## PASSAGE PROVIDED

┌──

Fixing Argument
Is there anybody who share the same conviction that it’s pointless to argue with people who are not thinking straight like me? What we normally do when we are cornered by someone who’s looking for a fight is either a). ignore the alarm for war and retrieve from the battlefield by keeping our distance (as far as we can) or b). play the silent card and pretend that we’re just dead bodies left on the ground (as long as we can). Call us cowards who go AWOL if you like. Not gonna deny that. And some people might react differently, unlike us, they’ll probably shine their armors and sharpen their swords and fire back (as hard as they can) to claim victory, they’re the warriors. But let’s take a step back and ask ourselves, does the coward mindset or the warrior mindset help us get a better result out of a fight? Not really. For the cowards, the war is always subsiding and waiting for another moment to break out again, with more fierce gunfire. For the fighters, they either end up as badly injured or dead losers or as dead winners. Neither mode saves us. So it’s high time that we start to change our tactics.
Don’t start blaming people for being too emotional, instead, try to understand their wrath. No one wishes to feel fuming in the first place, unless being or feeling like being treated unjustifiably. It’s always gonna be a subjective judgment, so don’t get distracted and wind up complaining about their being oversensitive or subjective, either. Remember, this’s a very delicate moment and anything could go south at any point. Stay away from sentences like:
“What’s YOUR problem?” / “What’s wrong with YOU?” (NOT ME!)
“Why are you acting like that ALL THE TIME?” (YOUR WHOLE LIFE)
“Why is it SO EASY for YOU to get angry?” (NOT ANYONE ELSE)
“Why are YOU YELLING at me?” (NOT MY FAULT!)
“Are YOU CRAZY?!” / “Are you OUT of YOUR MIND?!” (HOPELESS 1.0)
“You’re so naïve / immature.” / “Be SENSIBLE / RATIONAL!” / “Can you at least try to talk like an ADULT?” (HOPELESS 2.0)
“Mind your ATTITUDE.” / “I don’t like that ATTITUDE.” / “What’s that ATTITUDE?” (RESPECT)
Not helping at all. Demonizing them can sometimes turn them into real demons. Don’t say that. Don’t raise our voice. And don’t risk our lives.
People are literally experiencing one of their worst breakdowns and vulnerability when they’re caught in a fit of wrath and the ensuring agony without knowing what’s wrong with themselves and how to fix themselves. They tend to lash out their anger simply because they know no other way around. And we can’t really blame them for that coz the sneaky lil bitch, emotion outsmarts our brain sometimes; well, actually, a lot of times. Once it takes over our brain, the rational thinking that’s supposed to be inside our brain vanishes in a puff and gone with the wind.
So the imperative here is to IDENTIFY NEEDS OF BOTH PARTIES ON A NEUTRAL STAND and relieve both sides from the weighty ignorance and unawareness.
i. What do we want? — Peace.
ii. What do they want? — Help.
iii. What do we want from them? — Rational thinking.

└──

## CHECK YOUR UNDERSTANDING
1. What does the piece on fixing arguments call the imperative?
2. Resume the piece on fixing arguments after its final line, keeping its voice and its list of needs.

## PROVIDED DATA
┌──

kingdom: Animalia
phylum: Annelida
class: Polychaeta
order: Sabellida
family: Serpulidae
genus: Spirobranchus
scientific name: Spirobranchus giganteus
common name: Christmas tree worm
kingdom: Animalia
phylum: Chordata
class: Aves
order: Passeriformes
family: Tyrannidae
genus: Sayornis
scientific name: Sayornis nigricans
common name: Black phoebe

└──
┌──

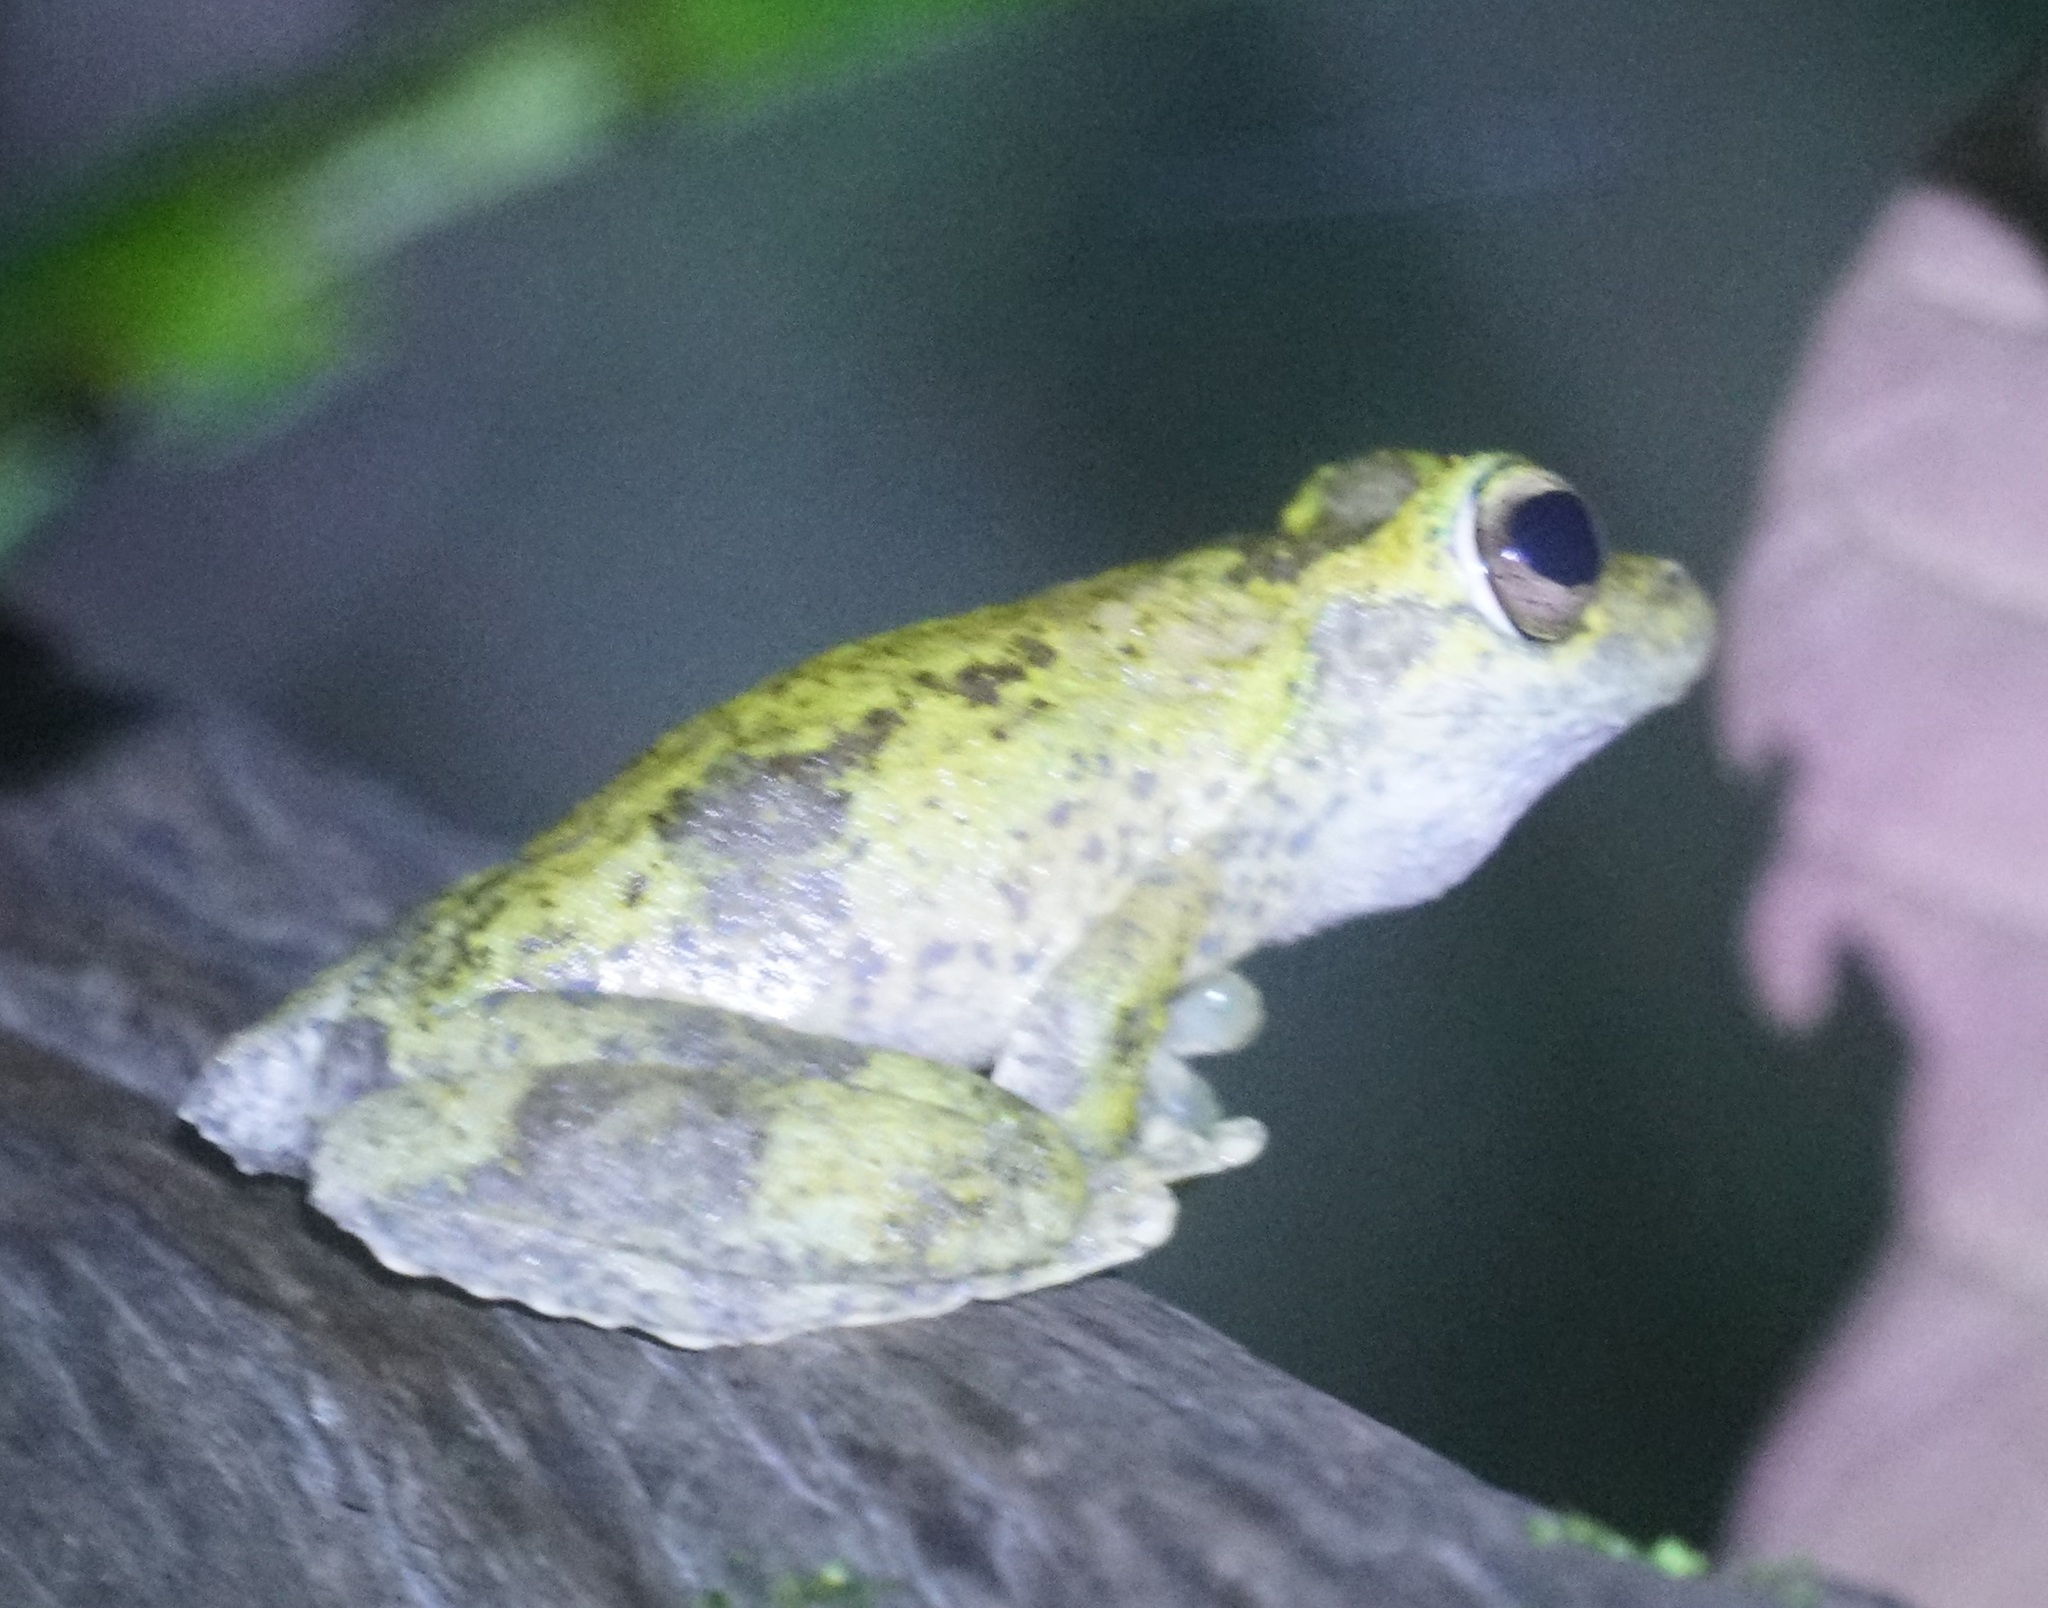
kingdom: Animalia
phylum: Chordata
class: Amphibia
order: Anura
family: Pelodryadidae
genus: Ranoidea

└──
┌──

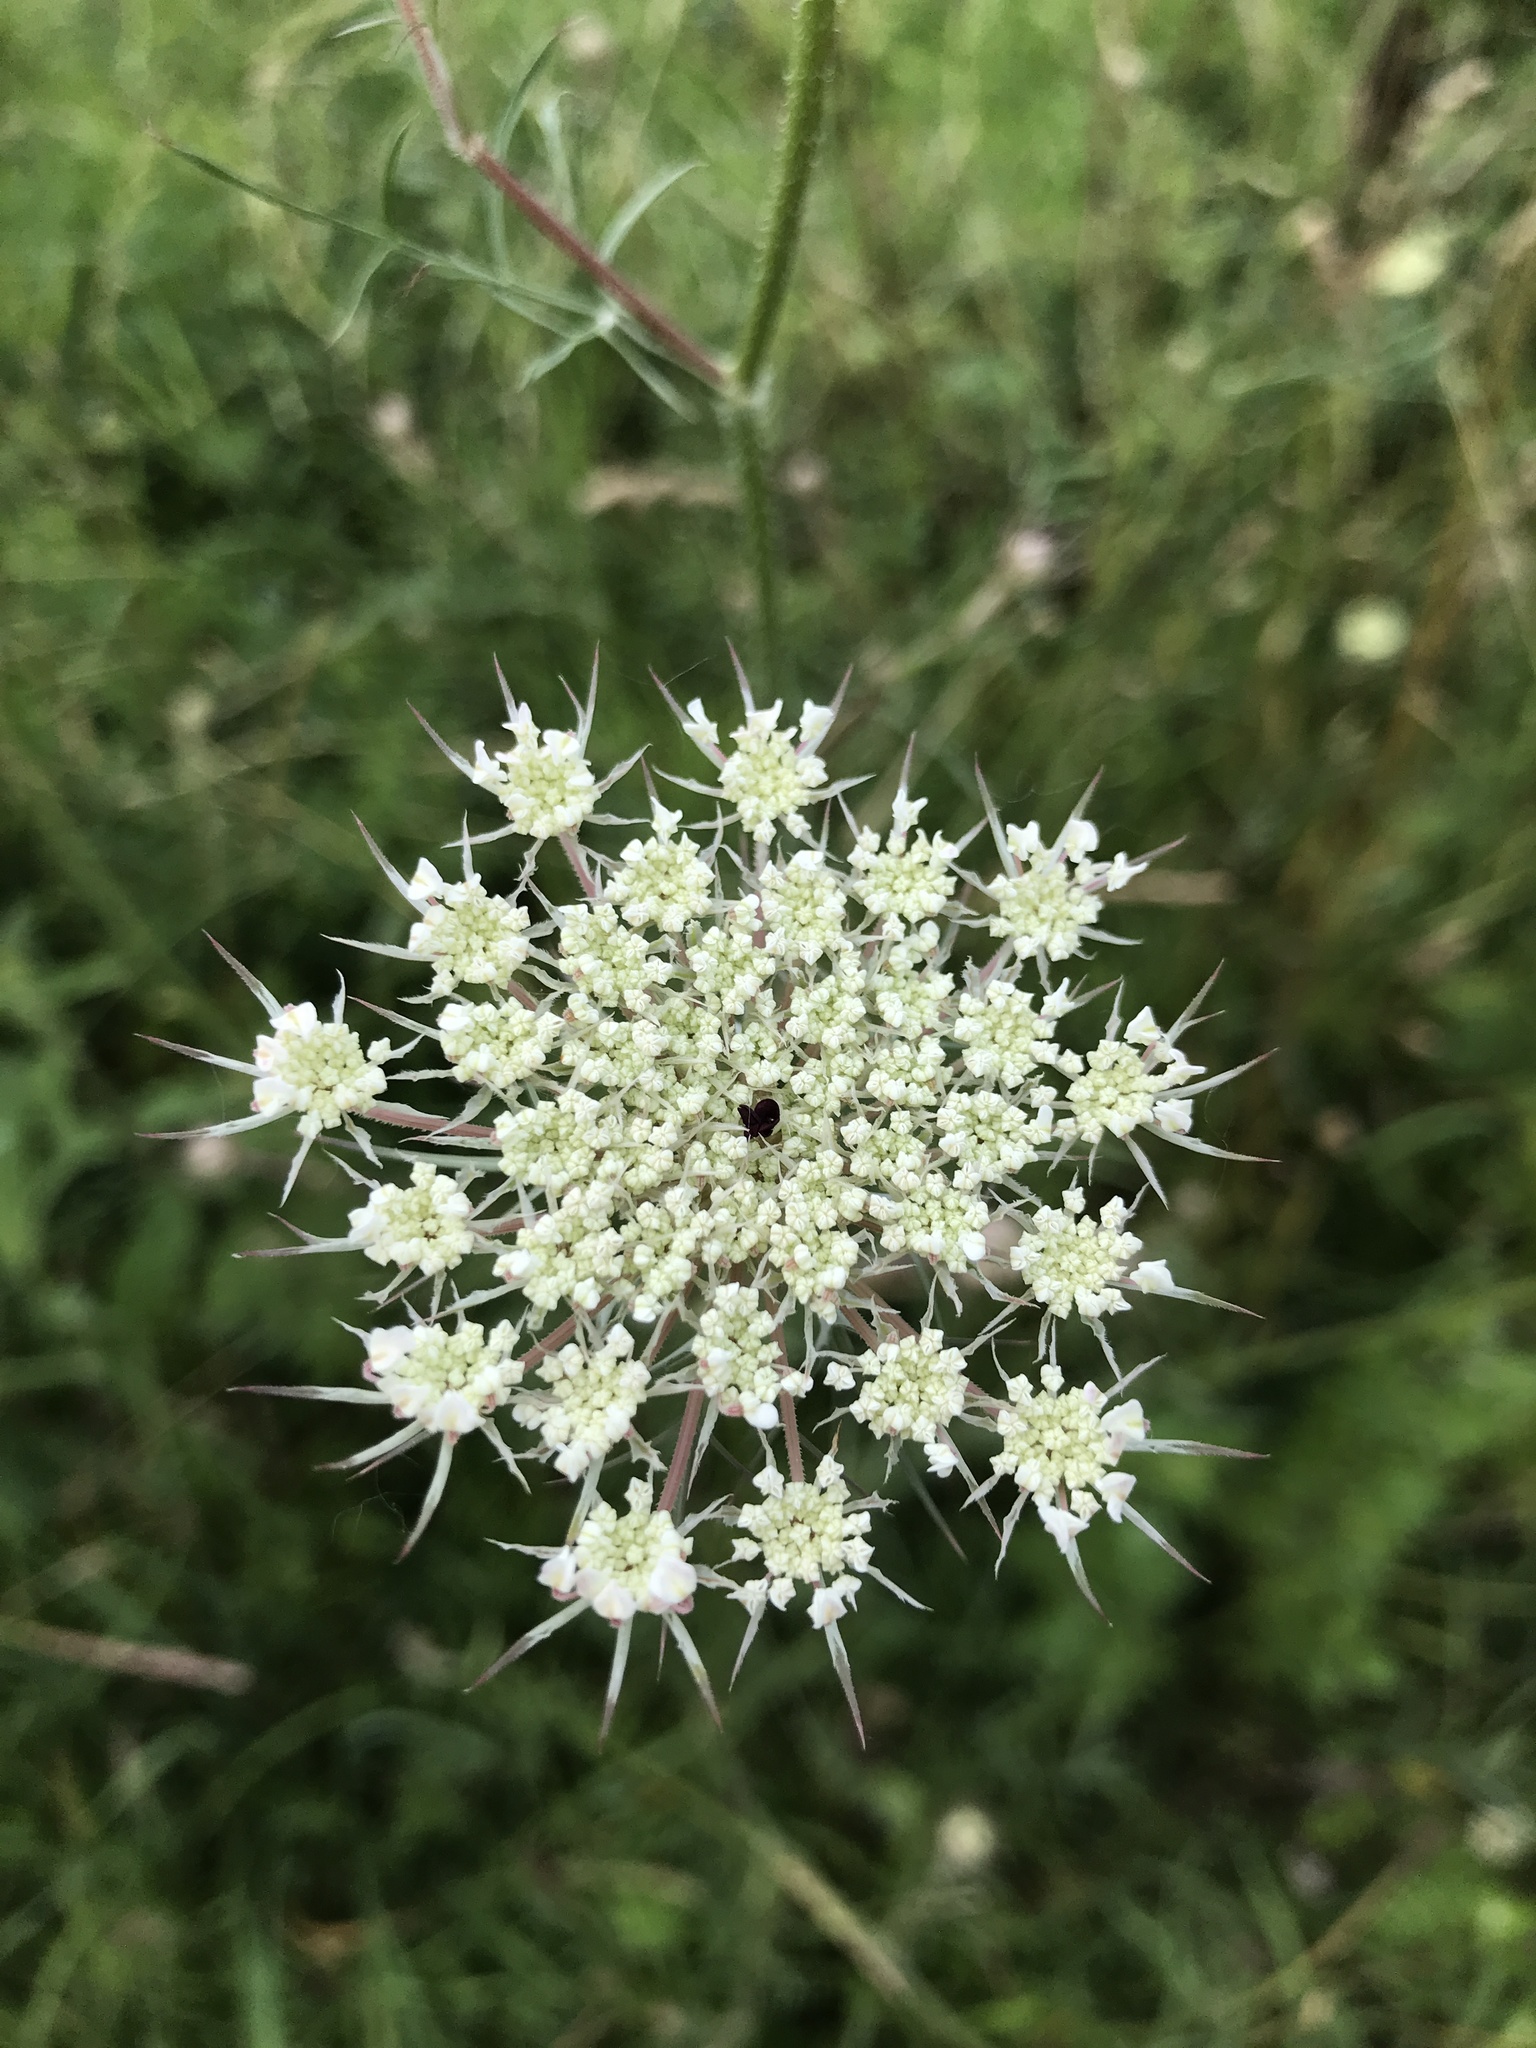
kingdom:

└──

## OUTPUTS IN ORDER
1. To identify needs of both parties on a neutral stand and relieve both sides from the weighty ignorance and unawareness.

2.
iv. What do they want from us? — Understanding.
v. How do we feel? — Mistreated & disrespected.
vi. How do they feel? — Mistreated & misunderstood.
Well, apparently not wanting the same thing, hence the endless conflicts, but both being mistreated on a personal level; after all, we do have something in common to build our constructive ideas on.
vii. How do we change the way we feel?
viii. How do we change the way they feel?
We have to set aside our needs and emotions and make room for rational thinking and then deal with it like a neutral third party if we’re looking for effective solutions. (Why us? Coz their intelligence’s impaired base on our previous diagnosis, remember?!) Try to see things from their perspectives. Ask them what happened to learn more about their responses (“What happened?” / “What’s been bothering you?”). Help them to express and analyze their emotions properly (“How does that feel?” / “Do you feel upset because of that?” / “Why is that the case?”). Really connect and sympathize with them to feel their vulnerability (“I know exactly what that felt like.” / “I know what you’re going through.” / “Sorry, I don’t know what you’re going through right now, but talk to me, I promise I’ll try to understand.” / “I might have felt the same way you did.”).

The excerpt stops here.